So to all those students in Kingston who have received or will receive their exam results I offer congratulations and hope that the exams that have been passed will offer the greatest chances for them to excel in their adult life.
Oh, and happy birthday to my wife.
Wednesday, August 18, 2004
Happy Birthday and "ending the war on motorists"
The party announced a new policy on the motorist, ending the attacks that are unfairly being launched. The trouble is that the law abiding motorist gets caught up in these draconian road measures and the poor motorist who pays, along with smokers and those who drink, probably the highest level of taxation and fines in the country. In return he gets crumbling road surfaces, road humps and pariah status!
Spent an early evening getting soaked whilst delivering.
Tuesday, August 17, 2004
A Chessington team and phone masts
The party announced it's policy on phone masts. Phone masts are a running sore in local government. Whereas Councillors get to decide planning applications for almost everything else because of some quirk they do not on phone masts. Phone masts cause the most public concern because of their association with health problems etc. They can also look damn hideous. There is a building on the A3 near Tolworth that looks dreadful with about a dozen of these things stuck on top and with no attempt at concealment. This is a good policy and I hope that one day we will extend our planning policy to stop the meddling of the Mayor for London and John Prescott in the planning process.
Monday, August 16, 2004
Death Duties
In this world nothing can be said to be certain, except death and
taxes.Benjamin Franklin, Letter to Jean-Baptiste Le Roy, 13 Nov. 1789
According to the Shadow Chancellor this is becoming more and more true under this Government. In places like Kingston it is beginning to have a serious impact on the inheritance that we leave our children. The simple problem is that the Inheritance Tax threshold (the sum at which we get charged) has obviously not been rising as fast as house prices. In 1997 only one Borough in the country had average house prices that qualified for Inheritance Tax; today there are 86.
A very interesting perspective on this comes from the Adam Smith Institute who have calculated "Tax Freedom Day" the day at which we, the workers, start earning for ourselves and stop paying the Government.
This whole issue of course links to Labours General Election commitment not to raise income tax and yet still pay for the massive investment in public services. Instead of income tax rising all the other taxes have had to rise instead and the most painful has been Council Tax. Now of course the Lib Dems will jump up and down and say "Local Income Tax". Is it the answer? Will it not merely lead to only the low earning and the very rich living in Kingston? The calculation I hear is that those earning over £30k per year will pay more and yet you need to earn over £55k per year to get a mortgage for a starter property in Kingston. My fear is that it would squeeze out the families we want to see live in Kingston.
In any case there is a difference between having "the ability to pay" element in any taxation and the need for Local Income Tax. Remember there was no pain in Council tax before this Government came to power. Maybe what should be happening is that the two main parties should be looking at how to reduce the burden of taxation overall rather than just focusing on one element - Council Tax / Local Income Tax. There are those who also argue for a local sales tax but for the life of me I cannot see how the implementation of such a scheme would work in practice.

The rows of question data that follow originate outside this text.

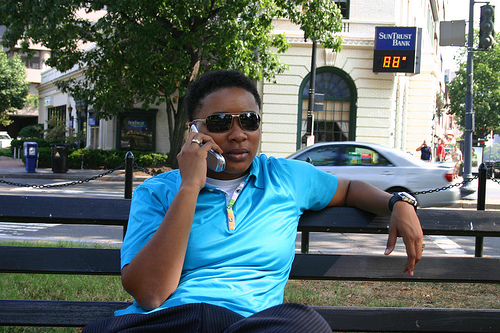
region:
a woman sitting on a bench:
[112, 72, 424, 331]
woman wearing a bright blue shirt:
[117, 151, 337, 321]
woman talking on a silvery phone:
[177, 121, 225, 184]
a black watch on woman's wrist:
[383, 188, 418, 212]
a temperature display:
[372, 26, 422, 71]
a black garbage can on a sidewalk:
[49, 144, 71, 175]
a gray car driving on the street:
[285, 135, 460, 207]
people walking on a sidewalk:
[416, 137, 463, 163]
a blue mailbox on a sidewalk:
[23, 141, 38, 173]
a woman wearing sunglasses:
[193, 110, 262, 133]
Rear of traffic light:
[477, 2, 495, 54]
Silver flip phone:
[183, 123, 225, 176]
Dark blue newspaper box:
[22, 138, 41, 173]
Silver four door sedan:
[285, 138, 459, 208]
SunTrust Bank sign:
[375, 28, 419, 53]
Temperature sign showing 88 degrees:
[372, 50, 414, 72]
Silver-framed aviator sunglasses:
[185, 111, 274, 134]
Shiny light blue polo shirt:
[116, 163, 343, 313]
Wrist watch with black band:
[382, 185, 422, 216]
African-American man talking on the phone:
[119, 73, 356, 331]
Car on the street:
[285, 139, 462, 205]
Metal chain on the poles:
[1, 150, 498, 255]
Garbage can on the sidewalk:
[50, 144, 70, 174]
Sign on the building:
[372, 24, 421, 75]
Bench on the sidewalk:
[0, 191, 495, 331]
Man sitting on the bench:
[103, 68, 423, 332]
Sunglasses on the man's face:
[180, 109, 261, 133]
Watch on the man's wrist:
[386, 190, 420, 211]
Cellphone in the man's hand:
[185, 123, 227, 174]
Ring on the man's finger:
[187, 137, 201, 143]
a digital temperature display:
[369, 48, 416, 76]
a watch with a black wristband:
[383, 188, 418, 216]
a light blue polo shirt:
[121, 155, 342, 317]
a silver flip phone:
[181, 123, 228, 172]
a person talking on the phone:
[111, 59, 450, 331]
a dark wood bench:
[1, 190, 498, 331]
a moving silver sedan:
[278, 140, 463, 212]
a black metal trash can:
[47, 142, 72, 177]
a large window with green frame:
[291, 63, 363, 153]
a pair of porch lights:
[61, 98, 88, 124]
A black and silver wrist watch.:
[389, 188, 420, 215]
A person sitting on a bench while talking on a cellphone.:
[97, 68, 431, 331]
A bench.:
[1, 190, 498, 331]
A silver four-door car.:
[287, 139, 462, 219]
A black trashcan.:
[53, 143, 67, 178]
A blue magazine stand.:
[22, 142, 40, 172]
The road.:
[1, 174, 497, 242]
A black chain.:
[2, 160, 497, 197]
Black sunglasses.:
[187, 112, 264, 134]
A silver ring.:
[190, 134, 202, 145]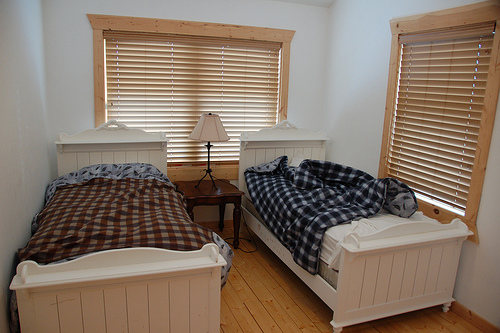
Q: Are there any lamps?
A: Yes, there is a lamp.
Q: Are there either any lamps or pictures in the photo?
A: Yes, there is a lamp.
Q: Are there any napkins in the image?
A: No, there are no napkins.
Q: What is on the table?
A: The lamp is on the table.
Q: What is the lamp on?
A: The lamp is on the table.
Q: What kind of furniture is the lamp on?
A: The lamp is on the table.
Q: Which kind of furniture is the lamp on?
A: The lamp is on the table.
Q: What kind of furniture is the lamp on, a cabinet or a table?
A: The lamp is on a table.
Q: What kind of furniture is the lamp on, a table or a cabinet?
A: The lamp is on a table.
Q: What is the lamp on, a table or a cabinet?
A: The lamp is on a table.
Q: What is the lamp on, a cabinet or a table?
A: The lamp is on a table.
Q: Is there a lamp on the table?
A: Yes, there is a lamp on the table.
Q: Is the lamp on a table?
A: Yes, the lamp is on a table.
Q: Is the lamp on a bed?
A: No, the lamp is on a table.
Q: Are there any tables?
A: Yes, there is a table.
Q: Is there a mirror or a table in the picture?
A: Yes, there is a table.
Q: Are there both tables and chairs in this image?
A: No, there is a table but no chairs.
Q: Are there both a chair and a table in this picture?
A: No, there is a table but no chairs.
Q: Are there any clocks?
A: No, there are no clocks.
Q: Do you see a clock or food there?
A: No, there are no clocks or food.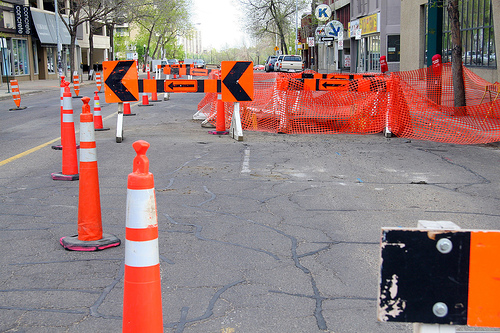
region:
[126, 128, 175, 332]
An orange and white road sign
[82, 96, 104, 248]
An orange and white road sign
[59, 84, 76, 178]
An orange and white road sign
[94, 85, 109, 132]
An orange and white road sign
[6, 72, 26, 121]
An orange and white road sign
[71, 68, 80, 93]
An orange and white road sign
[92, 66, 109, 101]
An orange and white road sign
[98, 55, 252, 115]
A orange and black direction baner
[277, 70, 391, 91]
A orange and black direction baner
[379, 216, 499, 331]
A orange and black direction baner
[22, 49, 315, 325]
Orange cones are on the ground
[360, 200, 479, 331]
A black end is on a sign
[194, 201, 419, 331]
Lines are in the street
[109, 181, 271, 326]
The cones have white stripes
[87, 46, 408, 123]
Arrows are on the signs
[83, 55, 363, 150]
Black arrows are on the signs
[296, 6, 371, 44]
The letter K is pictured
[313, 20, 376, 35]
An arrow is facing diagonal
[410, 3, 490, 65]
Windows are on the building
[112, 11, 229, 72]
Trees are in the distance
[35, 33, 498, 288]
The road is under construction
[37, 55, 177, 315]
Several orange safety cones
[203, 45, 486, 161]
Orange tarp blocking hole in the ground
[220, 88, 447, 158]
Hole in the ground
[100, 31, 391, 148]
Orange traffic detour signs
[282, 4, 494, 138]
Businesses on the side of the street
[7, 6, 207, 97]
More businesses on the left side of the street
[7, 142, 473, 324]
Cracks in the road patched by sealant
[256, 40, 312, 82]
Vehicles parked on the side of the road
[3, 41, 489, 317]
A city street under repair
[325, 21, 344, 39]
blue arrow pointing down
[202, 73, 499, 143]
orange construction fencing around hole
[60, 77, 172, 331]
orange and white caution cones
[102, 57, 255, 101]
detour arrow signs pointing left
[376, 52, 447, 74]
red bags over meters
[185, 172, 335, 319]
multiple cracks in pavement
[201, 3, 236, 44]
bright sunny sky in background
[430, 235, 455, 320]
silver bolts on barrier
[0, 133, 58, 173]
yellow stripe on road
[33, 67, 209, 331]
cones are orange and white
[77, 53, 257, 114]
black arrows on signs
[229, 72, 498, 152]
orange fencing beside signs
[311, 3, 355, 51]
the signs are white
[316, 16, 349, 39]
blue arrow on sign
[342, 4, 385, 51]
the sign is yellow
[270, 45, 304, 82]
the car is silver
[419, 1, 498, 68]
window frames are green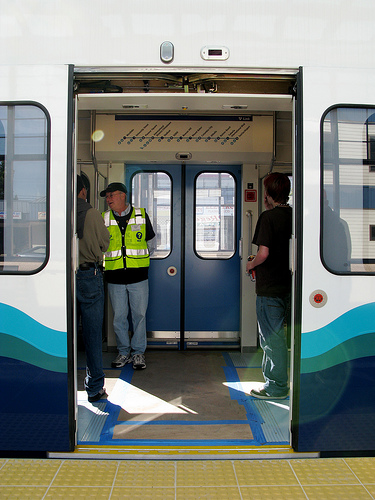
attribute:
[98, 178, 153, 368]
man — standing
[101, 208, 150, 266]
vest — yellow, reflective, safety, green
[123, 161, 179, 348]
door — closed, blue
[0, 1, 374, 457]
train — subway, passenger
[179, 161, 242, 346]
door — closed, blue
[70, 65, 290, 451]
doorway — open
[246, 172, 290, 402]
man — standing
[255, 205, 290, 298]
shirt — black, tee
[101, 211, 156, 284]
shirt — black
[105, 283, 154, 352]
jeans — blue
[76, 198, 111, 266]
shirt — grey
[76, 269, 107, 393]
jeans — blue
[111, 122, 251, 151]
guide — route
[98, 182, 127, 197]
cap — black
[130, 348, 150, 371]
shoe — black, white, tennis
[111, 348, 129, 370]
shoe — black, white, tennis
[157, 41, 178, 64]
light — white, grey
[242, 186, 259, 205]
alarm — red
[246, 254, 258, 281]
drink — canned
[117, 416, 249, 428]
line — blue, painted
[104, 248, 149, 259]
line — reflective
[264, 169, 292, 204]
hair — dark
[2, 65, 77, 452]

But for now we are stuck with this Governments policy on taxation, tempered by the natural tax reducing inclinations of the Conservatives and the tax and spend of the Lib Dems.
I think there is probably an issue over who wrote the death and taxes quote first. Whoever it was did not, I imagine, believe that taxes beyond the grave would be higher than those this side of the grave!
Friday, August 13, 2004
A slow Friday and more allotment trouble
Have a catch up for you on my blog about the Tolworth allotments. It would seem that pressure is beginning to pay off. I have had it reported that someone turned up to cut the scruffy grass and then went away again after making a feeble attempt to cur back some of the jungle of weeds. Trouble is someone has now decided to dump a tree they have cut down. I will post some picture to the Blog and you can have a look as to whether you think it is acceptable for the Council to say "nothing to do with us!".
Remember this was where last year the Council ran an action day for the residents to clear up the area around their homes. Having cleaned it up they went away again and did nothing. The residents think that given how much tax they pay this is unacceptable and it should not be for them to go around clearing up public spaces. What is your view?
Thursday, August 12, 2004
Blood tests and money for schools
This morning spent in Haringay at a school where we are working as part of an intervention team and this afternoon in meeting around a project called "Networking for Transformation" and the future provision of IT in schools.
This evening spent another two hours delivering to homes around the Fairfield.....
Not sure whether any of you have picked it up but there is a story on this evenings BBC online about Princess Diana's driver (Henri Paul?) having his blood tested again.
It also mentions the Al Fayed accusation that his son and Diana were killed as part of some conspiracy. This is tough but surely the time has come to let this rest. There is a part of me that can see Al Fayeds point of view, and were I to lose a child I am sure the truth would become an obsession for me. But there is also the fact the you have to move on and however much you may want to bring them back it will not happen.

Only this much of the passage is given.